Recruiter sacked for too much time on Facebook

Ben McPartland
Ben McPartland - [email protected]
Recruiter sacked for too much time on Facebook
Too much Facebook time ended in the sack for one French recruiter. Photo: Franco Bouly

A ruling by a court in south west France this week might send a shudder through avid Facebook users after judges upheld a company's decision to sack an employee because she spent too much time on the social media site.


It is not the first time Facebook has landed workers in trouble and it certainly won’t be the last.

But the ruling by a court in the town of Pau, south west France, could set a new precedent.

The member of staff, from the town Anglet in the Pyrenees region, who was in charge of recruitment for an employment agency, was sacked because she spent too much time on Facebook at work.

It all came to light when the female employee was off on holiday and her boss asked a technician to check her computer, according to the regional Sud Ouest newspaper.

The boss’s suspicions had been aroused by the amount of time it took his employee to complete simple tasks.

After the IT technician had carried out his checks it all became clear.

Not only was her manager enlightened over how much time she spent on Facebook and Hotmail, but he was also shocked to find out his employee had spent her work time selling lingerie online in order to supplement her income.

With the proof in his hands the manager sacked the recruiter, who, aggrieved by the decision appealed to the local tribunal, who sided with her.

However the disgruntled employment agency then took the tribunals decision to the court of appeal, where they were given the thumbs up by judges this week.

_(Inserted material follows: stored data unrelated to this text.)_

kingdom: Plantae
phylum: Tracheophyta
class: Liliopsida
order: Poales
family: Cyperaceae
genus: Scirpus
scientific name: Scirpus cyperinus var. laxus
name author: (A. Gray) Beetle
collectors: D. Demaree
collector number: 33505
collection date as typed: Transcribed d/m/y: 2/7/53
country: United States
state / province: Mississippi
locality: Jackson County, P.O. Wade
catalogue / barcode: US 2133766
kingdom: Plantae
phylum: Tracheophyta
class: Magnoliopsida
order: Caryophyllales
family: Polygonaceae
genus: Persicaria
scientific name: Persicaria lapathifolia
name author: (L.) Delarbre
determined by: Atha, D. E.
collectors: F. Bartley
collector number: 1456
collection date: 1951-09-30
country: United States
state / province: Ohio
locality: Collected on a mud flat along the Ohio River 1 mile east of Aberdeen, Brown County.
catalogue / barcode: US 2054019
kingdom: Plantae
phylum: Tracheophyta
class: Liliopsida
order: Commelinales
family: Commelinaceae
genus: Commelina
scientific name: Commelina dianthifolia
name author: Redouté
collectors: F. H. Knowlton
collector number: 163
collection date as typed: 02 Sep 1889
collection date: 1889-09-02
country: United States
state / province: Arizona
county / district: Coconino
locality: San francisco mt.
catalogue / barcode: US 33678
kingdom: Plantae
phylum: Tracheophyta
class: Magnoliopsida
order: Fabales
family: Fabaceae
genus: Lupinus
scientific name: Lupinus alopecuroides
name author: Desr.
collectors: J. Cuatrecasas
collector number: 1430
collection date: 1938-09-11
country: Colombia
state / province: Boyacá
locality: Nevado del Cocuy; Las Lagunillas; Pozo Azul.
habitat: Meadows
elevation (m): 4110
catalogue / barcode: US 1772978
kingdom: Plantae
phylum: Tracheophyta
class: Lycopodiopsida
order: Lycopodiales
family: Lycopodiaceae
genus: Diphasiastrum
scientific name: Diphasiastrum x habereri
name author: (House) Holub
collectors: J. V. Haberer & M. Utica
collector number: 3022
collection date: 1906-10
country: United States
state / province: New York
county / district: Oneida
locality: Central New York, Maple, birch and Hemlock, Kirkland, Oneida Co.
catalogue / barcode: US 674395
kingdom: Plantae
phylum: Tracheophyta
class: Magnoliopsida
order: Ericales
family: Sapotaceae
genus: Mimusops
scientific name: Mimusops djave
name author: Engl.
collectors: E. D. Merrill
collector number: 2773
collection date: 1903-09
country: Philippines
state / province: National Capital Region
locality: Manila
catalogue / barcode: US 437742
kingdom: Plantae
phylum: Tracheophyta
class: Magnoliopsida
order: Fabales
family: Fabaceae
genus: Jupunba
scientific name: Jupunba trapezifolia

“The almost daily connections, several times a day during working hours to a site that Mrs X was engaged in a commercial activity (lingerie selling) as well as social media sites demonstrate that during this period, she could not engage fully in her job,” the judges noted in the ruling.

Lawyer for the company Eric Bourdeau told Sud Ouest the employee was accused of “abusing” the number of times she went online for personal use “when she was being paid to complete other tasks that she did not perform.”

“The court judged it an abnormal use of a professional tool,” he said.